PİSLİK
Okuduğum bir yazı da şöyle bir cümle geçiyordu. ‘İnsanın bir yarası varsa rüzgâr esse incinir.’ Okurken kendimi tefekkür ufkuna dalıp gittiğimi gördüm. Kendimi yara almış insanların içinde buldum. Sağıma baktım, soluma baktım, önüm ve arkam hepsi yaralı. Kimisi feryadı figan ederken kimisi kendi sessizliğine bürünmüş, çenin pozisyonunda oturmuş, düşüncelerini derya denizinde yüzdürüyordu. Sıcaklığı hissetmiş olsalar da rüzgarın esintisine karşı hassas ve bir o kadarda incinmişlerdir. Aralarında gezinirken hepsinin ağzında ortak çıkan bir kelime vardı. “PiSLİK”

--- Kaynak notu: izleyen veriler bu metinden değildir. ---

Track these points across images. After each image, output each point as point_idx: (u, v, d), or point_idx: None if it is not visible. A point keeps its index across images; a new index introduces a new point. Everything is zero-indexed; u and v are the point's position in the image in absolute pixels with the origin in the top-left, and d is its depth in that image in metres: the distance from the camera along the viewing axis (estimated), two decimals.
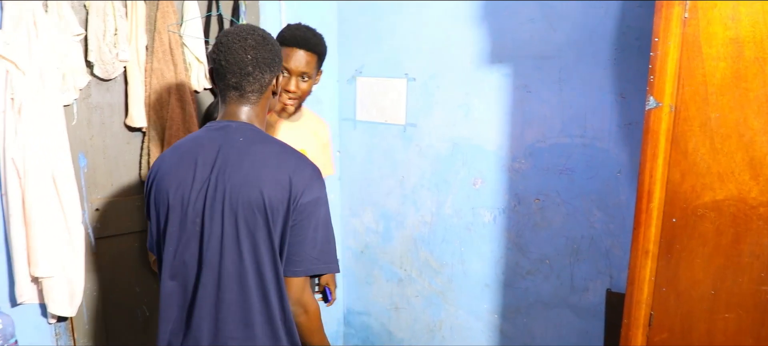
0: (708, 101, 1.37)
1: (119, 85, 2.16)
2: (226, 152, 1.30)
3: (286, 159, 1.33)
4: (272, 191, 1.27)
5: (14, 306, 1.96)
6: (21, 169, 1.82)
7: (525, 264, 2.37)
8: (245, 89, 1.35)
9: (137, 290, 2.33)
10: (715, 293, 1.44)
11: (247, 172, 1.28)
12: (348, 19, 2.80)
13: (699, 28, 1.35)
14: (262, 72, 1.35)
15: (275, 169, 1.29)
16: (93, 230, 2.16)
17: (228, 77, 1.33)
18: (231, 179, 1.28)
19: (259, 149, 1.32)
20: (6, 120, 1.81)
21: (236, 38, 1.32)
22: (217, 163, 1.30)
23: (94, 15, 2.01)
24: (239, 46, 1.31)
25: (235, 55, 1.31)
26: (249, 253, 1.29)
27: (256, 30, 1.37)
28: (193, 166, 1.31)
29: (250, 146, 1.31)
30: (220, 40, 1.34)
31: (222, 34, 1.36)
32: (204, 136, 1.36)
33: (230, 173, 1.28)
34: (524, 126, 2.28)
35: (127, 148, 2.23)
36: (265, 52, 1.34)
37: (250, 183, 1.27)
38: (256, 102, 1.38)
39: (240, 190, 1.27)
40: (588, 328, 2.23)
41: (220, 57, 1.33)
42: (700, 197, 1.42)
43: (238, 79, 1.33)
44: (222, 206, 1.28)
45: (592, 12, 2.05)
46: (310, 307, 1.39)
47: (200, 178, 1.30)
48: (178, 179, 1.32)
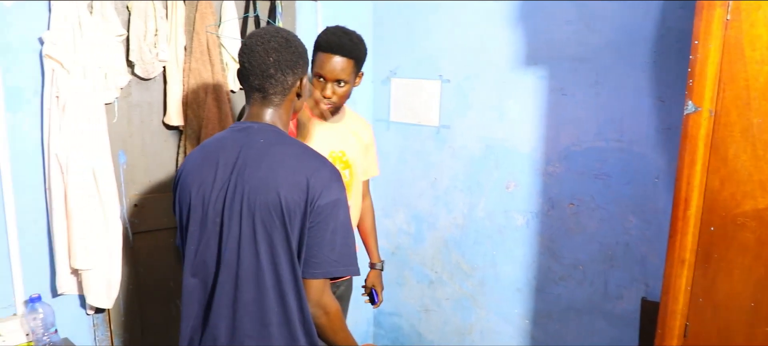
0: (750, 106, 1.32)
1: (158, 84, 2.22)
2: (247, 153, 1.31)
3: (304, 161, 1.32)
4: (289, 193, 1.26)
5: (55, 297, 2.03)
6: (64, 164, 1.88)
7: (558, 269, 2.33)
8: (268, 91, 1.35)
9: (172, 285, 2.38)
10: (755, 306, 1.39)
11: (265, 173, 1.28)
12: (383, 20, 2.81)
13: (742, 31, 1.30)
14: (285, 74, 1.34)
15: (293, 170, 1.29)
16: (130, 225, 2.22)
17: (251, 79, 1.34)
18: (249, 180, 1.28)
19: (278, 151, 1.31)
20: (51, 117, 1.88)
21: (259, 40, 1.33)
22: (237, 164, 1.31)
23: (136, 16, 2.06)
24: (262, 49, 1.32)
25: (257, 58, 1.32)
26: (266, 253, 1.29)
27: (280, 32, 1.36)
28: (215, 167, 1.33)
29: (270, 148, 1.31)
30: (245, 43, 1.36)
31: (247, 37, 1.37)
32: (228, 136, 1.37)
33: (249, 174, 1.29)
34: (559, 129, 2.24)
35: (165, 146, 2.29)
36: (288, 55, 1.34)
37: (268, 185, 1.27)
38: (279, 104, 1.38)
39: (258, 191, 1.27)
40: (621, 336, 2.18)
41: (244, 59, 1.34)
42: (740, 205, 1.37)
43: (261, 82, 1.33)
44: (240, 206, 1.28)
45: (630, 13, 2.00)
46: (330, 308, 1.38)
47: (221, 178, 1.31)
48: (201, 178, 1.33)
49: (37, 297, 1.89)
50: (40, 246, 2.00)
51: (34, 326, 1.88)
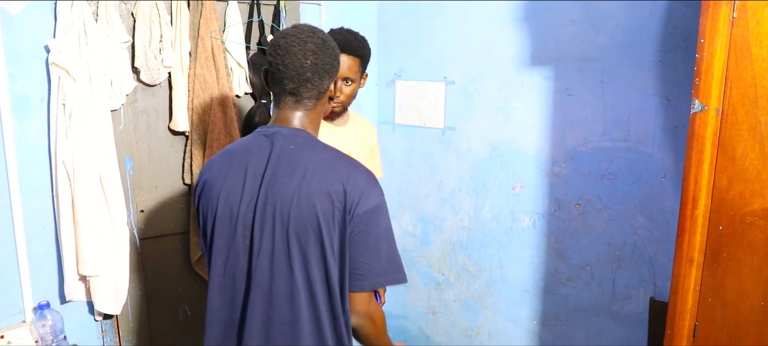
0: (758, 104, 1.31)
1: (164, 90, 2.22)
2: (277, 162, 1.23)
3: (338, 167, 1.23)
4: (325, 204, 1.18)
5: (63, 303, 2.04)
6: (71, 171, 1.89)
7: (565, 270, 2.32)
8: (303, 95, 1.27)
9: (179, 290, 2.39)
10: (764, 305, 1.38)
11: (298, 184, 1.19)
12: (388, 22, 2.81)
13: (748, 29, 1.29)
14: (321, 78, 1.26)
15: (328, 179, 1.20)
16: (138, 231, 2.22)
17: (285, 82, 1.25)
18: (281, 192, 1.20)
19: (310, 158, 1.23)
20: (57, 124, 1.89)
21: (295, 41, 1.24)
22: (266, 174, 1.22)
23: (140, 22, 2.07)
24: (299, 50, 1.23)
25: (293, 60, 1.23)
26: (300, 271, 1.21)
27: (316, 32, 1.28)
28: (243, 176, 1.24)
29: (301, 155, 1.23)
30: (278, 43, 1.25)
31: (279, 36, 1.27)
32: (254, 142, 1.28)
33: (281, 186, 1.20)
34: (565, 130, 2.23)
35: (171, 152, 2.29)
36: (325, 57, 1.26)
37: (302, 196, 1.18)
38: (313, 108, 1.30)
39: (291, 204, 1.19)
40: (630, 337, 2.17)
41: (277, 60, 1.24)
42: (748, 204, 1.36)
43: (296, 85, 1.25)
44: (272, 220, 1.20)
45: (636, 12, 1.99)
46: (376, 318, 1.32)
47: (250, 189, 1.23)
48: (227, 189, 1.25)
49: (45, 304, 1.90)
50: (49, 253, 2.01)
51: (43, 332, 1.89)
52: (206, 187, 1.30)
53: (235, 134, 2.26)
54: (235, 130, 2.26)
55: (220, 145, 2.20)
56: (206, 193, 1.29)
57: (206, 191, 1.30)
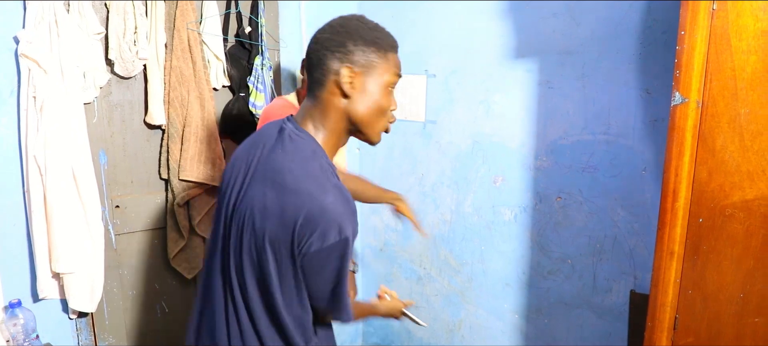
0: (737, 96, 1.31)
1: (139, 83, 2.18)
2: (261, 164, 1.14)
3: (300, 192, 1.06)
4: (276, 230, 1.07)
5: (36, 302, 1.99)
6: (42, 166, 1.84)
7: (546, 263, 2.32)
8: (312, 79, 1.18)
9: (156, 286, 2.34)
10: (744, 297, 1.39)
11: (262, 195, 1.09)
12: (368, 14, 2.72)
13: (728, 21, 1.29)
14: (324, 55, 1.15)
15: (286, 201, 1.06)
16: (113, 227, 2.17)
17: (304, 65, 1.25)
18: (252, 196, 1.11)
19: (283, 169, 1.09)
20: (28, 118, 1.83)
21: (325, 26, 1.19)
22: (249, 172, 1.15)
23: (114, 14, 2.02)
24: (320, 32, 1.19)
25: (313, 41, 1.18)
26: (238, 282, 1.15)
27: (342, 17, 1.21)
28: (238, 170, 1.19)
29: (281, 164, 1.10)
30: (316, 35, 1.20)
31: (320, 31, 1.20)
32: (263, 131, 1.22)
33: (253, 190, 1.11)
34: (546, 123, 2.23)
35: (147, 146, 2.24)
36: (334, 35, 1.16)
37: (261, 210, 1.08)
38: (319, 97, 1.17)
39: (253, 211, 1.09)
40: (611, 329, 2.18)
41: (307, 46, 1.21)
42: (728, 196, 1.36)
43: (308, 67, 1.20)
44: (238, 225, 1.13)
45: (616, 5, 1.99)
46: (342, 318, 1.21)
47: (238, 186, 1.16)
48: (229, 176, 1.21)
49: (17, 302, 1.84)
50: (20, 250, 1.95)
51: (14, 332, 1.83)
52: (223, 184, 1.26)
53: (213, 128, 2.21)
54: (213, 123, 2.22)
55: (198, 139, 2.16)
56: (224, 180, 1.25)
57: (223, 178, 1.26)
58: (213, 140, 2.21)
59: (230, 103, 2.39)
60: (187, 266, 2.30)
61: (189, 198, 2.19)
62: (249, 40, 2.38)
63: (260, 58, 2.36)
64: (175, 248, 2.25)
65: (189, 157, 2.15)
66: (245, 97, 2.38)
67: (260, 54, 2.37)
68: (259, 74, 2.35)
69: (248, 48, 2.40)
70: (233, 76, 2.36)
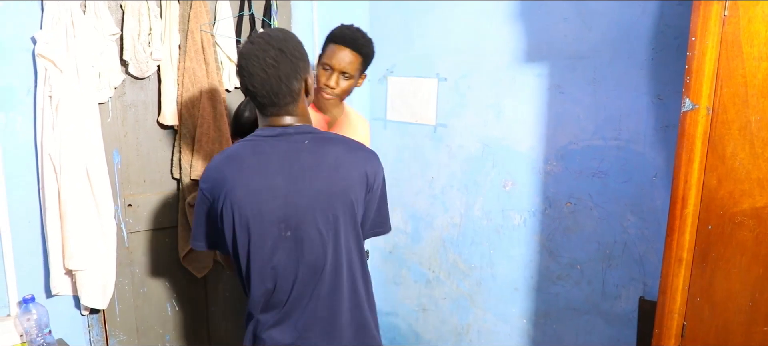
0: (748, 103, 1.31)
1: (153, 83, 2.20)
2: (299, 159, 1.36)
3: (355, 154, 1.43)
4: (356, 188, 1.40)
5: (49, 297, 2.02)
6: (57, 164, 1.87)
7: (555, 269, 2.31)
8: (280, 103, 1.38)
9: (167, 285, 2.37)
10: (752, 305, 1.38)
11: (329, 174, 1.36)
12: (380, 18, 2.79)
13: (739, 27, 1.29)
14: (290, 84, 1.36)
15: (351, 166, 1.40)
16: (125, 225, 2.20)
17: (259, 98, 1.37)
18: (314, 184, 1.35)
19: (331, 151, 1.39)
20: (44, 116, 1.86)
21: (254, 60, 1.33)
22: (293, 171, 1.35)
23: (129, 15, 2.05)
24: (259, 69, 1.33)
25: (258, 80, 1.33)
26: (342, 248, 1.40)
27: (272, 42, 1.34)
28: (266, 176, 1.35)
29: (320, 148, 1.38)
30: (241, 64, 1.36)
31: (241, 57, 1.37)
32: (263, 144, 1.39)
33: (311, 181, 1.35)
34: (556, 127, 2.23)
35: (160, 146, 2.27)
36: (286, 66, 1.34)
37: (335, 183, 1.36)
38: (295, 106, 1.41)
39: (325, 192, 1.36)
40: (619, 336, 2.17)
41: (245, 82, 1.36)
42: (738, 203, 1.36)
43: (270, 98, 1.36)
44: (310, 210, 1.35)
45: (628, 10, 1.98)
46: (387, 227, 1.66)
47: (281, 187, 1.35)
48: (252, 190, 1.35)
49: (30, 298, 1.88)
50: (34, 246, 1.98)
51: (27, 326, 1.87)
52: (226, 191, 1.36)
53: (225, 129, 2.23)
54: (225, 124, 2.24)
55: (210, 140, 2.18)
56: (229, 196, 1.36)
57: (228, 193, 1.36)
58: (225, 141, 2.23)
59: (242, 105, 2.41)
60: (198, 265, 2.33)
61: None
62: None
63: None
64: (185, 247, 2.28)
65: (201, 158, 2.17)
66: None
67: None
68: None
69: None
70: None
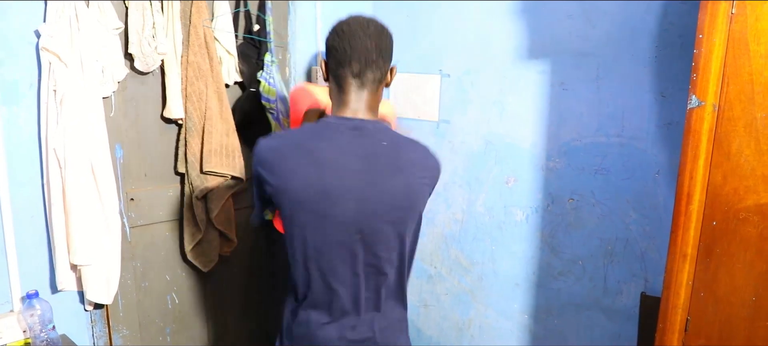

Cümleler uçuşuyordu. Sen pisliğin tekisin!
Bu pislik hayatıma nasıl geldi? Anlayamadım!
Pislik, çık hayatımdan!
Cümlelerin etkisiyle zihnimde sorular oluştu.
Kimdir bu pislik? Bu kadar insanı yaralamış?
Pisliğin kim olduğunu ararken, kendimi pislikler diyarında buldum. Etrafımda dolu pislik ve onları izliyordum. Hepsinin karşısında kendi çocuklukları ve onlara bakıyorlardı. Çocukluklarına bakarken, içlerinde biriktirdikleri acının tortusunu görüyor, buz tutmuş duyguların soğukluğundan üşüyorlardı. Nasıl bu hale gelmişlerdi? İntikam duygusuyla, çocukken yaşadıklarının öcünü almayı planlıyorlardı. Ruhları kelepçelenmiş, buz kesilmiş bedenlerini sağa sola vuruyorlardı. Vicdan mekanizması durmuş onun yerine parçalanmış benlikleri vardı.
İzlerken onları içim ürperdi ve gönlümden gözüme gözyaşı aktı gitti. Kalbimin sıcaklığını artırıp, donmuş kalplere doğru ısıyı vermek istedim. Umut ışığını onlara tutarak, gölge taraflarını görmelerini istedim. Kendi keşif yolculuklarına çıkmaları için bir köprü dikmek istedim. Pislik postlarını bırakıp, köprüyü geçmelerini istedim. Çocuklukları yanı başında olarak, ellerinden tutmak istedim.
Yaraladıkları her canlıya can suyu vermelerini istedim. Can suyunu sunarken, onların gözlerinde onları ne kadar yaraladıklarını izlemelerini istedim. Feryad-ı figanların yerini gönüllerde çiçek açan sözler duymak istedim.
Yanıbaşımda duran pisliğe elimi uzattım. Elini bana verir misin? Öfke dolu bakışlarla bana bakarken, sanki gaflet uykusundan uyanmaya korkuyordu. Elim aylarca havada kaldı. Elimin havada kalması onu daha da çok korkutuyordu. Korktuğu elim miydi yoksa kendi içindeki parçalanmış benliğini toplamak mı?
Neden korkuyorsun? sorunca bir bütün benliği ortaya çıkarmaktan korktuğunu fısıldadı. Ona daha çok yaklaşarak gökyüzüne bakmasını söyledim. Gökyüzünde ne görüyorsun? diye sorunca. Bulutlara baktı. Bulutların şekil aldığı bir yazıyı gördü ve okumaya başladı. “Benlik, eylem hakkında düşünürken değil, eylemin kendisinde ortaya çıkar. Yaparken olursun.” Belli ki anlamaya çalışıyordu yazılanları. Ne anlama geliyordu? Düşünürken kendisine soru ilettim. Bu cümle sana ne hissettirdi? donmuş bakışlarla bakarak içinde derinlere gömmüş duygusunu aradı.
Yıllar geçti pislik hala o duyguyu bulamadı. Elimin havada kalışı günler ayları kovaladı, aylar yılları. Henüz elimi tutup pislik kabuğundan çıkanı görmedim.